=== Passage shown ===

########################################

# Please teach your kids safety



## Bucksnort (Nov 15, 2007)

Twice in the last two weeks I have had bullets sent my way by bunny hunters. Both group were late teen/young adults. One group had two guys running and jumping through the brush with one hunters firing his large caliber handgun at the rabbit in my direction. Then the rabbit ran onto the road running in my direction 100 yards away. The other guy steps out pointing his AR down the road in my direction. I finally had to lay on the horn to stop him from shooting. It was some of the most reckless and dangerous firearms handling I've ever seen.

I commend those that strive to teach their kids safwty and responsibility. I realize young men let loose and do dumb things around that age. I was dumb too, but firearms are another matter. You don't come back from those mistakes.

Sent from my SM-N910V using Tapatalk


----------



## taxidermist (Sep 11, 2007)

I know that just not "young adults" make careless choices when it comes to the excitement of shooting at a targeted animal, either small game or big game species. Safety should be in the forefront of every hunting/shooting trip.

########################################

=== Given entries ===
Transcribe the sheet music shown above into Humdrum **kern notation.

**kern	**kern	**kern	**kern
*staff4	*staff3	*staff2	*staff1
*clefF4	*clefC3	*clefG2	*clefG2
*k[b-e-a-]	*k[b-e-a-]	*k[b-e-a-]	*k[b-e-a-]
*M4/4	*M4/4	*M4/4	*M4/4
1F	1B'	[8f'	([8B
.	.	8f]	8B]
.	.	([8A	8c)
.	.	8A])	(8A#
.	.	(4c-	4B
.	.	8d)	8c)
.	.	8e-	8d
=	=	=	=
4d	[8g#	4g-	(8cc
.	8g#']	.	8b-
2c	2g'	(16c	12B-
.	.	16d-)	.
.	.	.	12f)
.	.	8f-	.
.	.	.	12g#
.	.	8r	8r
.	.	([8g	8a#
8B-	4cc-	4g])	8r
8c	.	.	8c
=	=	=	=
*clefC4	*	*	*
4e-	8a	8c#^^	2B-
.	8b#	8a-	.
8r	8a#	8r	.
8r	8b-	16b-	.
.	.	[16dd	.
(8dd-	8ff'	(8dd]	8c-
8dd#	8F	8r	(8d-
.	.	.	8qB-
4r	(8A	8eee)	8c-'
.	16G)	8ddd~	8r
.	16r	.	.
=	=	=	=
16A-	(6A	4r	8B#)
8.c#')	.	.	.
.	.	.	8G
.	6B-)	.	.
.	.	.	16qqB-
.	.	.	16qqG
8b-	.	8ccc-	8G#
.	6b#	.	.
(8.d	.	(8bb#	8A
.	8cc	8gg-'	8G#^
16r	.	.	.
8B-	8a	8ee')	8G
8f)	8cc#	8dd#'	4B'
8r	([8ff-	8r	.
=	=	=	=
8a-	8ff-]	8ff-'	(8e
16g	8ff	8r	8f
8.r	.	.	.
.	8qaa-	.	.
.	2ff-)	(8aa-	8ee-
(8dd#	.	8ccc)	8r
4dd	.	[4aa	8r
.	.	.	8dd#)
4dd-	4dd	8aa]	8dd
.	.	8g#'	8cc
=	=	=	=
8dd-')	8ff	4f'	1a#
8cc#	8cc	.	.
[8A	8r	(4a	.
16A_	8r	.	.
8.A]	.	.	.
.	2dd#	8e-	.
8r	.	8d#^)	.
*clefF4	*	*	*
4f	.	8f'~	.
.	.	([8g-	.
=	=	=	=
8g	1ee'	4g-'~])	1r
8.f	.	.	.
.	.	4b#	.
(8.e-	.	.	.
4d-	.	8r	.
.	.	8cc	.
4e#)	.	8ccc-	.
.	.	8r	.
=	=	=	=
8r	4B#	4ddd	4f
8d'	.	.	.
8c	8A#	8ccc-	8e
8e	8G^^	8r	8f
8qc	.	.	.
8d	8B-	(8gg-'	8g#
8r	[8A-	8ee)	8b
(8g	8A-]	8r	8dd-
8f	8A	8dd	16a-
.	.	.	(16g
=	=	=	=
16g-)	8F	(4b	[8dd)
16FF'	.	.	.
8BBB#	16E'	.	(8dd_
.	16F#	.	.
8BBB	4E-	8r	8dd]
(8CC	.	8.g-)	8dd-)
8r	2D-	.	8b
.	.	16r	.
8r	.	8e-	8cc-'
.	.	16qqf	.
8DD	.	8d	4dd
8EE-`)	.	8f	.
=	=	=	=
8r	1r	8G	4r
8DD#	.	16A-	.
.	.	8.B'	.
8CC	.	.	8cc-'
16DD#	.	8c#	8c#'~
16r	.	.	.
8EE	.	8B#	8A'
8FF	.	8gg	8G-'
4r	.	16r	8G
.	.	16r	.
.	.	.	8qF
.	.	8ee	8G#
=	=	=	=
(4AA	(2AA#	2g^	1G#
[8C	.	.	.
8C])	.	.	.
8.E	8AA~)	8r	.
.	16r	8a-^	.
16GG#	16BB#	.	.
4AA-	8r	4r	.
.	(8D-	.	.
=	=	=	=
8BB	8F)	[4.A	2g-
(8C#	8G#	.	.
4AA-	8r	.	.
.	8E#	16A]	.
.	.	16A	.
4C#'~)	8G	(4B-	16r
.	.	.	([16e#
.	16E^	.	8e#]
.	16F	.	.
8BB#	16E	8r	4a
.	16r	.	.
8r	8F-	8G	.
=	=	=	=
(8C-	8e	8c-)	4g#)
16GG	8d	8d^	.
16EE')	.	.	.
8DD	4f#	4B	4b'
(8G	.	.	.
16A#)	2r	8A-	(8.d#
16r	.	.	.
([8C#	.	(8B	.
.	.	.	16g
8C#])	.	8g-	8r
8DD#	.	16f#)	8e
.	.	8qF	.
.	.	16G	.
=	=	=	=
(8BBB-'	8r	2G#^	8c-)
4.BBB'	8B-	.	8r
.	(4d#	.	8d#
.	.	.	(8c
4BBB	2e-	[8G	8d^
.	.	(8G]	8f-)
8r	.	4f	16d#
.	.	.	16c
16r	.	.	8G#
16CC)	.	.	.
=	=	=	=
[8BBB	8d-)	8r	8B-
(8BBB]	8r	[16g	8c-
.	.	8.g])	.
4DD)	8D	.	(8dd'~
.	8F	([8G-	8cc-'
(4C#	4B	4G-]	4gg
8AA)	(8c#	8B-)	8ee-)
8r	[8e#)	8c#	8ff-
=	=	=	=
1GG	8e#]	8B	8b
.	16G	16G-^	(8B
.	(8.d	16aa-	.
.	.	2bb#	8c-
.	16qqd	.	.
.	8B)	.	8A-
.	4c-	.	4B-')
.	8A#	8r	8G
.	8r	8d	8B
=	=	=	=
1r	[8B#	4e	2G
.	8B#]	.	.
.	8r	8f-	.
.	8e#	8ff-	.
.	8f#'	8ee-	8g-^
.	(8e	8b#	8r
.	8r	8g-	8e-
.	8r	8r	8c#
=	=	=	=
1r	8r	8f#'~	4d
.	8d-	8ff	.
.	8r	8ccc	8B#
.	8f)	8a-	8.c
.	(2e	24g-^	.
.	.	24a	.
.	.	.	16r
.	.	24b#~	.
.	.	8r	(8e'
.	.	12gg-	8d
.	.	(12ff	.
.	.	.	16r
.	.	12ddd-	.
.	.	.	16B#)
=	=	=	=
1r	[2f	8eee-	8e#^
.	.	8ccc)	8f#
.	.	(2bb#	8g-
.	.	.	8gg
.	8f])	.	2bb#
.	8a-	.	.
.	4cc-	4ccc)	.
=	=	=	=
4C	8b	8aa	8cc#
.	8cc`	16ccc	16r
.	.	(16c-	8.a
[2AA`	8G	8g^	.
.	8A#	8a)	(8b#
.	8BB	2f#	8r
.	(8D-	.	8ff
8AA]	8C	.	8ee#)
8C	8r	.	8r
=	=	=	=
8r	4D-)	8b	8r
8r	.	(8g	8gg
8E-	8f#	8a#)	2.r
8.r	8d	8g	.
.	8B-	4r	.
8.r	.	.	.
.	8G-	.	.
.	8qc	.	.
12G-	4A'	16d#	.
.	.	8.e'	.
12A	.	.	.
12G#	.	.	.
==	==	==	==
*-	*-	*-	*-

########################################

=== Given instruction 1 ===
In the forum thread on hunting safety, what did Bucksnort finally have to do to stop the hunter with the AR from shooting?
=== Given instruction 2 ===
Reproduce the forum thread on hunting safety between "Twice in the" and "(Sep 11, 2007)", inclusive, renaming every "rabbit" to "hare".

=== Right answer 1 ===
Lay on the horn.

=== Right answer 2 ===
Twice in the last two weeks I have had bullets sent my way by bunny hunters. Both group were late teen/young adults. One group had two guys running and jumping through the brush with one hunters firing his large caliber handgun at the hare in my direction. Then the hare ran onto the road running in my direction 100 yards away. The other guy steps out pointing his AR down the road in my direction. I finally had to lay on the horn to stop him from shooting. It was some of the most reckless and dangerous firearms handling I've ever seen.

I commend those that strive to teach their kids safwty and responsibility. I realize young men let loose and do dumb things around that age. I was dumb too, but firearms are another matter. You don't come back from those mistakes.

Sent from my SM-N910V using Tapatalk


----------



## taxidermist (Sep 11, 2007)